Given problem: Carry on the discussion of lightweight tunnel support for vxlan ports from the point where it stops.

I do not think we need to worry about devices in other namespace here.
About name conflict I see it as general issue not specific to
lwtunnels support.
Anyways I do not see problem if interface is already created by
external process. I just wanted to point out that existing tunnel port
should work with new lwtunnel interface.

> 2. How to distinguish whether the kernel supports IPv6 metadata based
>    vxlan? Kernel 4.3 will include lwtunnel support but ovs IPv6 tunnel
>    support will be only in 4.4. That means that under 4.3, the creation
>    of the vxlan lwtunnel succeeds (and would actually do a wrong thing
>    for IPv6 from the ovs point of view due to patches that are not
>    going to be in 4.3), yet it won't work for IPv6.
>
I do not think it is really related to the issue. we need to solve
this in any case.

> The second point is solvable by introducing a new netlink attributes
> that allow user space to query capabilities of the kernel data path.
> The question is whether it's worth it, as I don't currently see any
> reliable solution to the first problem.

Dataset excerpt:
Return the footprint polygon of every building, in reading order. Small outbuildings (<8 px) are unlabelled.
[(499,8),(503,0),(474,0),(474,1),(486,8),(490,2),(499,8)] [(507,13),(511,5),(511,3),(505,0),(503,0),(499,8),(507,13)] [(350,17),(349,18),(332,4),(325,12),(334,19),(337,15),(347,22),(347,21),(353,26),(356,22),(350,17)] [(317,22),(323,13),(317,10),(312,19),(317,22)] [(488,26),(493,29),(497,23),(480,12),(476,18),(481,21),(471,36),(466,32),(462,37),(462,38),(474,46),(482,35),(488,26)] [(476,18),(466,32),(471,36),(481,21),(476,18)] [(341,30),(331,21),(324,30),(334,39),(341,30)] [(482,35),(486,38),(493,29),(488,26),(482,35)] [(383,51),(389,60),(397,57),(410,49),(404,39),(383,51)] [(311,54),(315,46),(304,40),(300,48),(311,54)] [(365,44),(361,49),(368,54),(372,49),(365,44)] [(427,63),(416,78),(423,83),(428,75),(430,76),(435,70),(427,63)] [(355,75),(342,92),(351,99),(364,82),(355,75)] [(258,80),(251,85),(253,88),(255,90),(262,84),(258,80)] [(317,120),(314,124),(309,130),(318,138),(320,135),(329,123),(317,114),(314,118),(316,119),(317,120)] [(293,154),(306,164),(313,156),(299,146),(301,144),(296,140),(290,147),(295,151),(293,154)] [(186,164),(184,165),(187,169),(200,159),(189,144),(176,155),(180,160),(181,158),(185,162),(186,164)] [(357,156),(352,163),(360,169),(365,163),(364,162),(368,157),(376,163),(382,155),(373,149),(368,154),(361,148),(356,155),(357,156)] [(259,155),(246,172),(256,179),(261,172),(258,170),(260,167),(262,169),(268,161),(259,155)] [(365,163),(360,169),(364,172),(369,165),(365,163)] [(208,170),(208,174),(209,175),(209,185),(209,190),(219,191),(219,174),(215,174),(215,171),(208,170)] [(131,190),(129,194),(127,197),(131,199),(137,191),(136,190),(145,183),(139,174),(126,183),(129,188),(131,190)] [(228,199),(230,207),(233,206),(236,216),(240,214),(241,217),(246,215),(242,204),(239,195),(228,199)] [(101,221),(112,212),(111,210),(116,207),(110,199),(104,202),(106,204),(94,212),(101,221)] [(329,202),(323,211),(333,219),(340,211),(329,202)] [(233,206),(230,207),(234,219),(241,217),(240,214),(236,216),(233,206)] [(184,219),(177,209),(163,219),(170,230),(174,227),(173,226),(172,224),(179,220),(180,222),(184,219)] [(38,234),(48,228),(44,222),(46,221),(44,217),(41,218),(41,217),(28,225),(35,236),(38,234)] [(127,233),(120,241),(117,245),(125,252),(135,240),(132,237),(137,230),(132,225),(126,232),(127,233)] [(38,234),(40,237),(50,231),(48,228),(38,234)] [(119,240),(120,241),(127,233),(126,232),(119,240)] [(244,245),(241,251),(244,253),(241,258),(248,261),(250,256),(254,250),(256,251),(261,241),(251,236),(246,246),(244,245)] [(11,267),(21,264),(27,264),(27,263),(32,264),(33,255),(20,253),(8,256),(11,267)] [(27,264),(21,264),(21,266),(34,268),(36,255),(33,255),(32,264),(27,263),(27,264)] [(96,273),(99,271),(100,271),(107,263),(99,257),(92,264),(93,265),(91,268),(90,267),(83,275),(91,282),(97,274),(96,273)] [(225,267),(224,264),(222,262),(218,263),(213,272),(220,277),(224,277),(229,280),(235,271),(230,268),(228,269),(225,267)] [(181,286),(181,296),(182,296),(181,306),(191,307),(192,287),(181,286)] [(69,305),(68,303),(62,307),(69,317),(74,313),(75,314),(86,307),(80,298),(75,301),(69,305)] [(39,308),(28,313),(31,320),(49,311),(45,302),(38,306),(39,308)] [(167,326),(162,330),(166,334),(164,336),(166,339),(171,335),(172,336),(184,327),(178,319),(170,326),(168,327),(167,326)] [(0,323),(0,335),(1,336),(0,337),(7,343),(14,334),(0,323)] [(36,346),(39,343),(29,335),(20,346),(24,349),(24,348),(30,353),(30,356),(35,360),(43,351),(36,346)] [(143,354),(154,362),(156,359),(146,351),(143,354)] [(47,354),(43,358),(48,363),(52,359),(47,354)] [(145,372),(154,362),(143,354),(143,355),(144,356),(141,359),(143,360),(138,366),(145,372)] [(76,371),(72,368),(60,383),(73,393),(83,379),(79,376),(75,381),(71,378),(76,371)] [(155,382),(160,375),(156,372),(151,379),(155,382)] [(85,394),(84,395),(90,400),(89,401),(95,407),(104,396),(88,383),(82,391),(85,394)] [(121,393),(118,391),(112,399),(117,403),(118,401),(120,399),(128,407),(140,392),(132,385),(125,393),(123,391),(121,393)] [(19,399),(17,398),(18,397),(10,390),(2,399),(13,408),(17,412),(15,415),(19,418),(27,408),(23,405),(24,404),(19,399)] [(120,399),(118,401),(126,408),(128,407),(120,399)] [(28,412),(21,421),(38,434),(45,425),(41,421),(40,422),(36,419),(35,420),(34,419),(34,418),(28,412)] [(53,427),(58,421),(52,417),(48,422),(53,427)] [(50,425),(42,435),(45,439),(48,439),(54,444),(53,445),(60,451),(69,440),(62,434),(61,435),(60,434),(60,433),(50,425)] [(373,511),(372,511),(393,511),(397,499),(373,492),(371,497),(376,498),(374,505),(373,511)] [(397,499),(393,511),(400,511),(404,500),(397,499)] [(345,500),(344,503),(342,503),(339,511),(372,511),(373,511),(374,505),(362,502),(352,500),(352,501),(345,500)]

Solved exercise:
>
> On the other hand, delegating creation of the vxlan interface to the
> user/admin/network startup scripts solves both problems. The current
> way of configuration will still work, because the kernel compat nor
> user space compat code is not going to go away. The current setups will
> still work and those who need new features (like IPv6 support) will
> need to switch to the new way of configuration, and that would be
> creating the tunnel interface manually. I actually don't see any
> problem with that.
>

Even though the compat code is not going away, I do not expect new
features additions to new compat interface, e.g. IPv6 support is not
available using compat interface. So we need to use lwtunnel interface
for tunnel port.
second issue with this approach is there would two VXLAN vports in the
datapath if someone configure tunnels using existing and proposed
mechanism. This is really confusing when these two interface do not
have same features.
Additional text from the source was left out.